═══ PROVIDED INFORMATION ═══

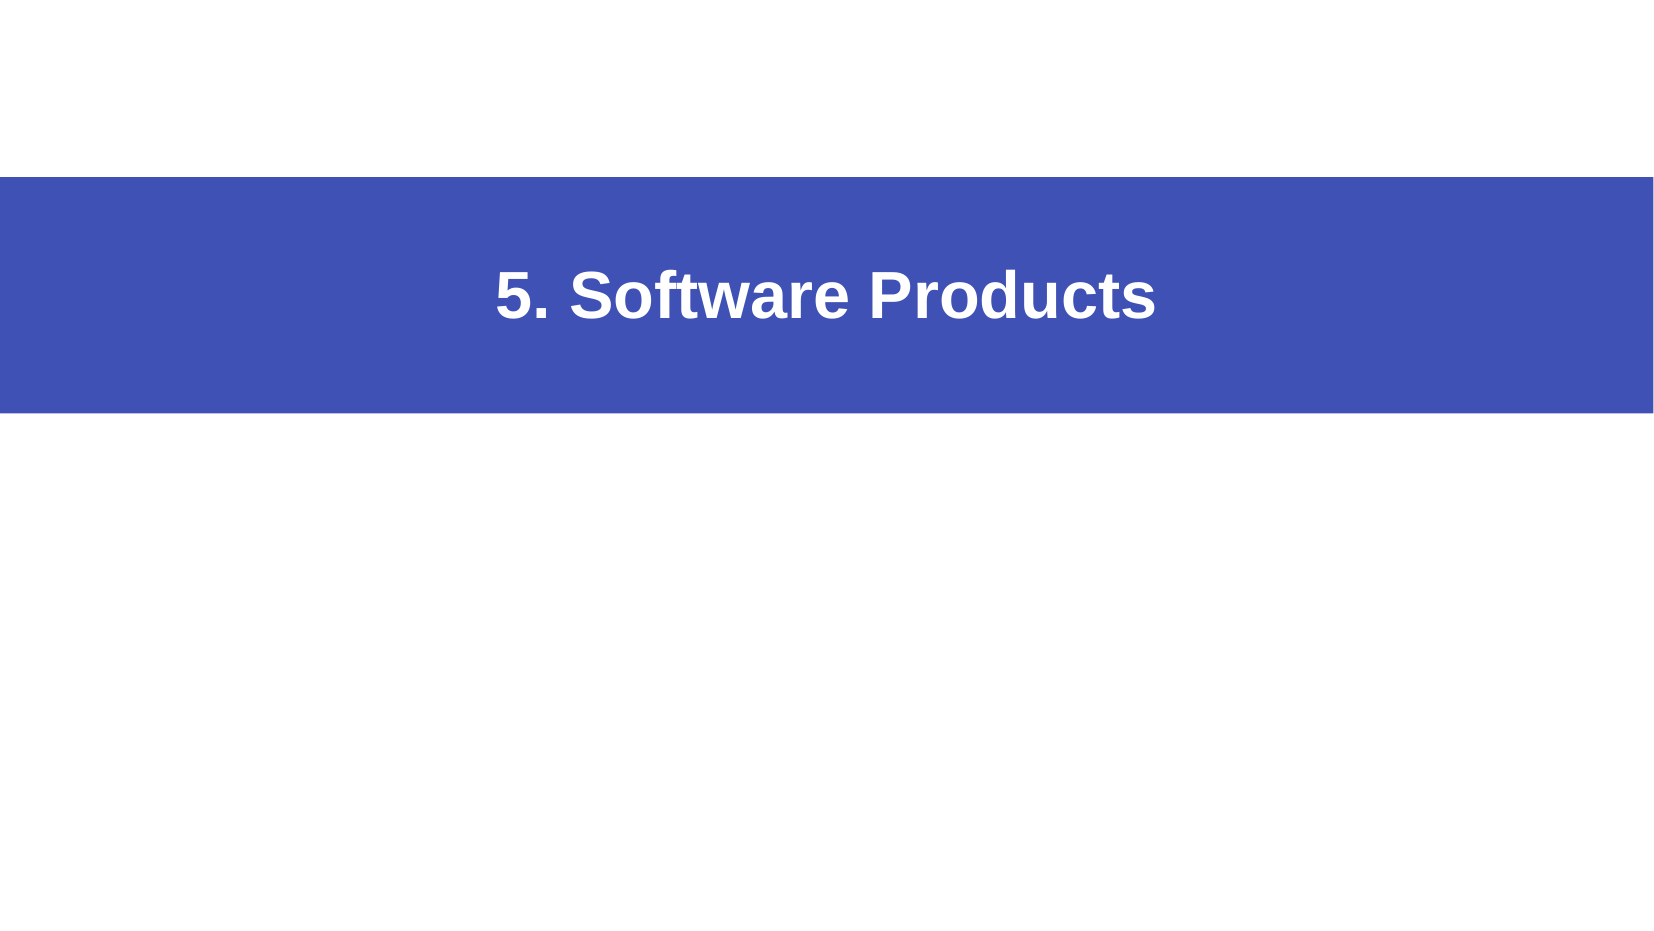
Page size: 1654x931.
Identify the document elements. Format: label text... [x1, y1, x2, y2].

title 5. Software Products [0, 177, 1654, 414]
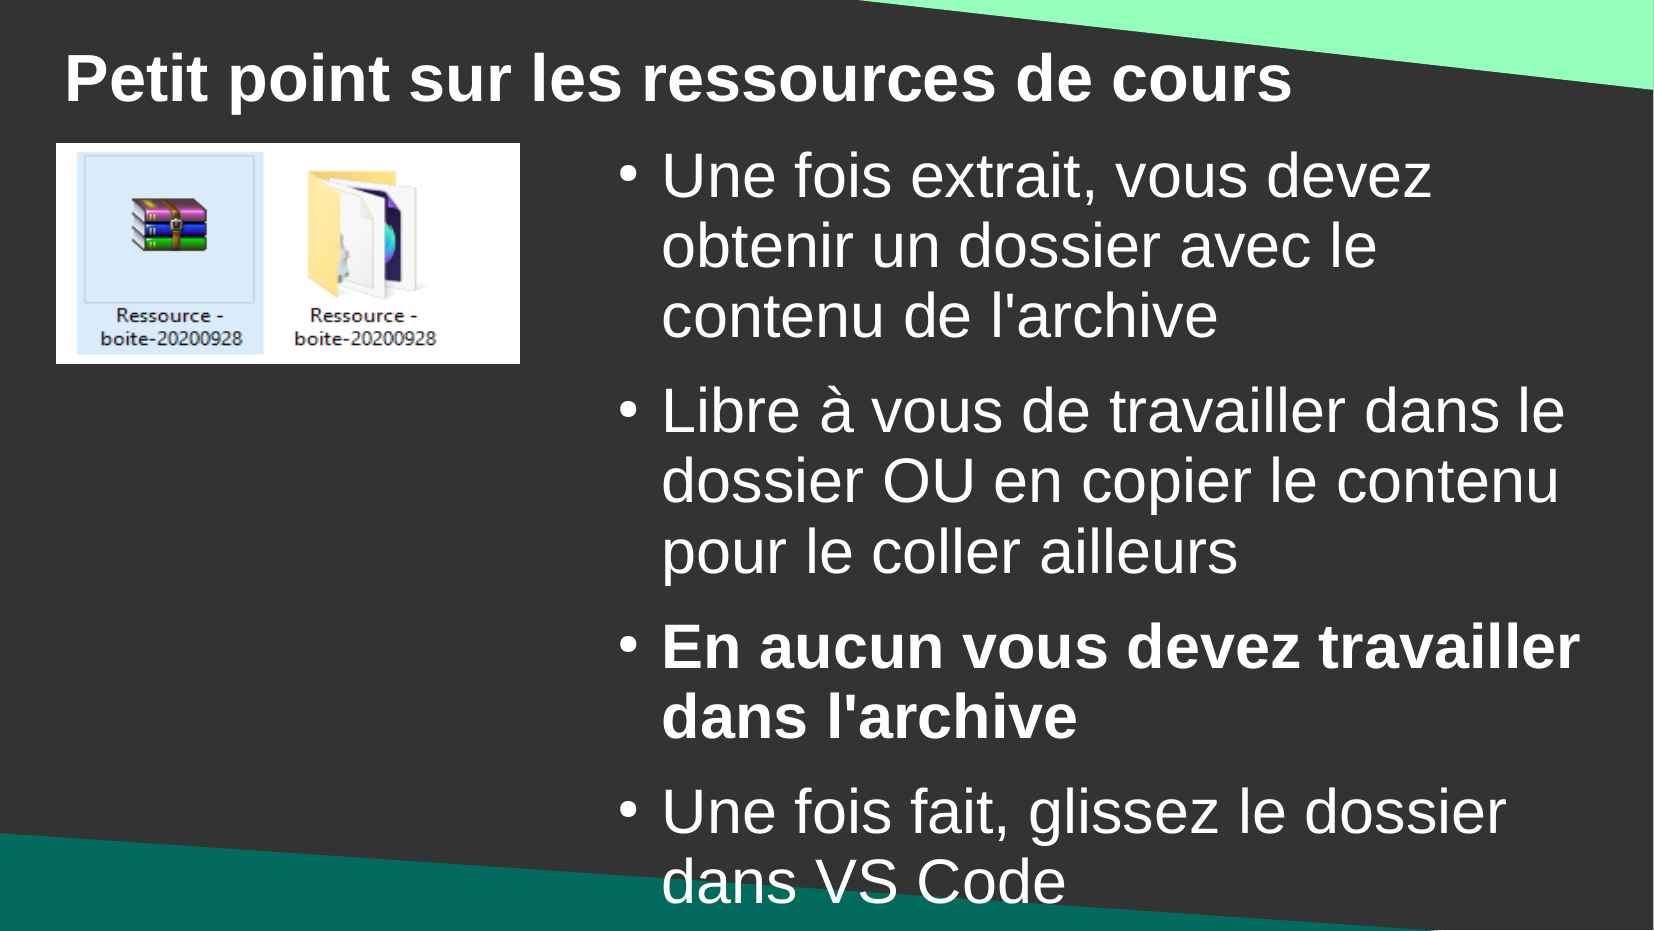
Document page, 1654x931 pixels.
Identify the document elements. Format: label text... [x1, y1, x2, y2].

title Petit point sur les ressources de cours [64, 40, 1553, 118]
text_box [857, 0, 1654, 90]
list Une fois extrait, vous devez obtenir un dossier avec le contenu de l'archive Libre à vous de travailler dans le dossier OU en copier le contenu pour le coller ailleurs En aucun vous devez travailler dans l'archive Une fois fait, glissez le dossier dans VS Code [602, 140, 1620, 922]
picture [56, 143, 520, 364]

═══

### THE EXERCISE
Reproduce the material above word for word, from its very start through the line containing "title 5. Software". Leave the pictures out of your answer.

### REPLY TO THE TASK
Page size: 1654x931.
Identify the document elements. Format: label text... [x1, y1, x2, y2].

title 5. Software Products [0, 177, 1654, 414]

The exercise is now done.